• _Directions_:
Reproduce every one of the following lines word for word, keeping them in their original order.

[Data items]
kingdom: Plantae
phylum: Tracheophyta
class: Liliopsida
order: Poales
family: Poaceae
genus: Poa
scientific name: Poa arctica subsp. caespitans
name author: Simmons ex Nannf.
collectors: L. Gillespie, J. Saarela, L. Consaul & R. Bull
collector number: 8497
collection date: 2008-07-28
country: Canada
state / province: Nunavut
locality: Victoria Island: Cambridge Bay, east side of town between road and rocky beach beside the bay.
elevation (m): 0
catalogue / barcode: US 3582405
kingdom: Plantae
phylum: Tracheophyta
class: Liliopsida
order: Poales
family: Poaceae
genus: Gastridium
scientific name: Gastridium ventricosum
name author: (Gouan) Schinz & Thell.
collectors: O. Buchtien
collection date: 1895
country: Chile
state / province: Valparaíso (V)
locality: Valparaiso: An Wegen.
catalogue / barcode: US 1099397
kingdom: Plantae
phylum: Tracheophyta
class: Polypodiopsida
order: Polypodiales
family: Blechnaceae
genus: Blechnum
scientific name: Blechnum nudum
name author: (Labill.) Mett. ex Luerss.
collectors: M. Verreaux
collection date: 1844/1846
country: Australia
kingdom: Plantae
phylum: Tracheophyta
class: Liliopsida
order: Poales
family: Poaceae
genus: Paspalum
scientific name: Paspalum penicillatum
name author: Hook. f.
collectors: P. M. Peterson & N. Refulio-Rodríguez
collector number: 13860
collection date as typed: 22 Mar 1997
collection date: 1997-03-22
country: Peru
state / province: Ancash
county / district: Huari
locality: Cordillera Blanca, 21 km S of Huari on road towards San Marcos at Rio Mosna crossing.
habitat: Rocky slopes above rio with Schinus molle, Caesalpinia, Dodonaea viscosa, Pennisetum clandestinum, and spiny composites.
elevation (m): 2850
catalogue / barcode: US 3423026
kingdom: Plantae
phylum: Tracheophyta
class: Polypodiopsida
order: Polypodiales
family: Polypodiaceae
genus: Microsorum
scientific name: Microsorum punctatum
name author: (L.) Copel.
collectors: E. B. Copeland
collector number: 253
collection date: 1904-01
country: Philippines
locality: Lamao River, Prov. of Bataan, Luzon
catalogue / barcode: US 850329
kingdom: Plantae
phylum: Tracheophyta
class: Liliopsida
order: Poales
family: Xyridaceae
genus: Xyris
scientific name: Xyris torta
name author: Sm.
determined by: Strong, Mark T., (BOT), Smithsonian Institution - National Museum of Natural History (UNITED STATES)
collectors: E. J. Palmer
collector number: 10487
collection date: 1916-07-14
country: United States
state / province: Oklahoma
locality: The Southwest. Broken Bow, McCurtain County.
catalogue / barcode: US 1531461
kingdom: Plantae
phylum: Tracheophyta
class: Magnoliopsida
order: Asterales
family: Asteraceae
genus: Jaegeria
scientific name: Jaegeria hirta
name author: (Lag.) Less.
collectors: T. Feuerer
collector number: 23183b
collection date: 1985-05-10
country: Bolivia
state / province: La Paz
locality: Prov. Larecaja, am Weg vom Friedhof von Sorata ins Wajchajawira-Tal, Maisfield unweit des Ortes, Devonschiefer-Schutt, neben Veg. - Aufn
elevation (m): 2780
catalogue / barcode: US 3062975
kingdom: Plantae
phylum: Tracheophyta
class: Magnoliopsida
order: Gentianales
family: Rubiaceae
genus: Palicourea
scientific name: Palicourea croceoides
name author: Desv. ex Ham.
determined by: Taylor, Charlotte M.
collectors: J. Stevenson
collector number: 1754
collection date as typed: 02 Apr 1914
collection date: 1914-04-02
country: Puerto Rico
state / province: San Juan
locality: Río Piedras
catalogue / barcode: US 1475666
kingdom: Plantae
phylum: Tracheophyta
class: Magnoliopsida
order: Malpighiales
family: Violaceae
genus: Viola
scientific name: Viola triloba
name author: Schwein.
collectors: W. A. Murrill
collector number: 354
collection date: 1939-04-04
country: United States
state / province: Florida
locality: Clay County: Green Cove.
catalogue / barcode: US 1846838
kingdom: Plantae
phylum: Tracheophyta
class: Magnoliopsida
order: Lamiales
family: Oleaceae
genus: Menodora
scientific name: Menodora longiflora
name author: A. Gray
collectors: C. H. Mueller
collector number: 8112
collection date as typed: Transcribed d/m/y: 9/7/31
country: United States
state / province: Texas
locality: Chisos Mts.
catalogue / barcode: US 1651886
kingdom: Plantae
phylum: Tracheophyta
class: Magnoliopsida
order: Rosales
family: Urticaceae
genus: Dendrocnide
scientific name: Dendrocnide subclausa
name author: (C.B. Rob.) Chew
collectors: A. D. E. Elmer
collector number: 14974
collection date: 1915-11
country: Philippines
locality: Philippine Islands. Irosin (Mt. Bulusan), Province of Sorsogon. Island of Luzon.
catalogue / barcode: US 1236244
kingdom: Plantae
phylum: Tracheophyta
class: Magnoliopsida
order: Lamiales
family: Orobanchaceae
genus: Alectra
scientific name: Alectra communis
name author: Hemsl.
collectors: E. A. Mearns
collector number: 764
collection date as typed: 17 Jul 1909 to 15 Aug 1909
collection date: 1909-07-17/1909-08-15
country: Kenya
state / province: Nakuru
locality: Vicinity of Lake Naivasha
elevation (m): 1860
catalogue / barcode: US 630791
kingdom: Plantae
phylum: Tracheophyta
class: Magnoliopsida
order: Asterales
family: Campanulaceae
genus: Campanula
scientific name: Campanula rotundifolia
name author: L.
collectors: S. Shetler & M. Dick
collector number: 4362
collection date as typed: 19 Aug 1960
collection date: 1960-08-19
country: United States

• _Exercise response_:
kingdom: Plantae
phylum: Tracheophyta
class: Liliopsida
order: Poales
family: Poaceae
genus: Poa
scientific name: Poa arctica subsp. caespitans
name author: Simmons ex Nannf.
collectors: L. Gillespie, J. Saarela, L. Consaul & R. Bull
collector number: 8497
collection date: 2008-07-28
country: Canada
state / province: Nunavut
locality: Victoria Island: Cambridge Bay, east side of town between road and rocky beach beside the bay.
elevation (m): 0
catalogue / barcode: US 3582405
kingdom: Plantae
phylum: Tracheophyta
class: Liliopsida
order: Poales
family: Poaceae
genus: Gastridium
scientific name: Gastridium ventricosum
name author: (Gouan) Schinz & Thell.
collectors: O. Buchtien
collection date: 1895
country: Chile
state / province: Valparaíso (V)
locality: Valparaiso: An Wegen.
catalogue / barcode: US 1099397
kingdom: Plantae
phylum: Tracheophyta
class: Polypodiopsida
order: Polypodiales
family: Blechnaceae
genus: Blechnum
scientific name: Blechnum nudum
name author: (Labill.) Mett. ex Luerss.
collectors: M. Verreaux
collection date: 1844/1846
country: Australia
kingdom: Plantae
phylum: Tracheophyta
class: Liliopsida
order: Poales
family: Poaceae
genus: Paspalum
scientific name: Paspalum penicillatum
name author: Hook. f.
collectors: P. M. Peterson & N. Refulio-Rodríguez
collector number: 13860
collection date as typed: 22 Mar 1997
collection date: 1997-03-22
country: Peru
state / province: Ancash
county / district: Huari
locality: Cordillera Blanca, 21 km S of Huari on road towards San Marcos at Rio Mosna crossing.
habitat: Rocky slopes above rio with Schinus molle, Caesalpinia, Dodonaea viscosa, Pennisetum clandestinum, and spiny composites.
elevation (m): 2850
catalogue / barcode: US 3423026
kingdom: Plantae
phylum: Tracheophyta
class: Polypodiopsida
order: Polypodiales
family: Polypodiaceae
genus: Microsorum
scientific name: Microsorum punctatum
name author: (L.) Copel.
collectors: E. B. Copeland
collector number: 253
collection date: 1904-01
country: Philippines
locality: Lamao River, Prov. of Bataan, Luzon
catalogue / barcode: US 850329
kingdom: Plantae
phylum: Tracheophyta
class: Liliopsida
order: Poales
family: Xyridaceae
genus: Xyris
scientific name: Xyris torta
name author: Sm.
determined by: Strong, Mark T., (BOT), Smithsonian Institution - National Museum of Natural History (UNITED STATES)
collectors: E. J. Palmer
collector number: 10487
collection date: 1916-07-14
country: United States
state / province: Oklahoma
locality: The Southwest. Broken Bow, McCurtain County.
catalogue / barcode: US 1531461
kingdom: Plantae
phylum: Tracheophyta
class: Magnoliopsida
order: Asterales
family: Asteraceae
genus: Jaegeria
scientific name: Jaegeria hirta
name author: (Lag.) Less.
collectors: T. Feuerer
collector number: 23183b
collection date: 1985-05-10
country: Bolivia
state / province: La Paz
locality: Prov. Larecaja, am Weg vom Friedhof von Sorata ins Wajchajawira-Tal, Maisfield unweit des Ortes, Devonschiefer-Schutt, neben Veg. - Aufn
elevation (m): 2780
catalogue / barcode: US 3062975
kingdom: Plantae
phylum: Tracheophyta
class: Magnoliopsida
order: Gentianales
family: Rubiaceae
genus: Palicourea
scientific name: Palicourea croceoides
name author: Desv. ex Ham.
determined by: Taylor, Charlotte M.
collectors: J. Stevenson
collector number: 1754
collection date as typed: 02 Apr 1914
collection date: 1914-04-02
country: Puerto Rico
state / province: San Juan
locality: Río Piedras
catalogue / barcode: US 1475666
kingdom: Plantae
phylum: Tracheophyta
class: Magnoliopsida
order: Malpighiales
family: Violaceae
genus: Viola
scientific name: Viola triloba
name author: Schwein.
collectors: W. A. Murrill
collector number: 354
collection date: 1939-04-04
country: United States
state / province: Florida
locality: Clay County: Green Cove.
catalogue / barcode: US 1846838
kingdom: Plantae
phylum: Tracheophyta
class: Magnoliopsida
order: Lamiales
family: Oleaceae
genus: Menodora
scientific name: Menodora longiflora
name author: A. Gray
collectors: C. H. Mueller
collector number: 8112
collection date as typed: Transcribed d/m/y: 9/7/31
country: United States
state / province: Texas
locality: Chisos Mts.
catalogue / barcode: US 1651886
kingdom: Plantae
phylum: Tracheophyta
class: Magnoliopsida
order: Rosales
family: Urticaceae
genus: Dendrocnide
scientific name: Dendrocnide subclausa
name author: (C.B. Rob.) Chew
collectors: A. D. E. Elmer
collector number: 14974
collection date: 1915-11
country: Philippines
locality: Philippine Islands. Irosin (Mt. Bulusan), Province of Sorsogon. Island of Luzon.
catalogue / barcode: US 1236244
kingdom: Plantae
phylum: Tracheophyta
class: Magnoliopsida
order: Lamiales
family: Orobanchaceae
genus: Alectra
scientific name: Alectra communis
name author: Hemsl.
collectors: E. A. Mearns
collector number: 764
collection date as typed: 17 Jul 1909 to 15 Aug 1909
collection date: 1909-07-17/1909-08-15
country: Kenya
state / province: Nakuru
locality: Vicinity of Lake Naivasha
elevation (m): 1860
catalogue / barcode: US 630791
kingdom: Plantae
phylum: Tracheophyta
class: Magnoliopsida
order: Asterales
family: Campanulaceae
genus: Campanula
scientific name: Campanula rotundifolia
name author: L.
collectors: S. Shetler & M. Dick
collector number: 4362
collection date as typed: 19 Aug 1960
collection date: 1960-08-19
country: United States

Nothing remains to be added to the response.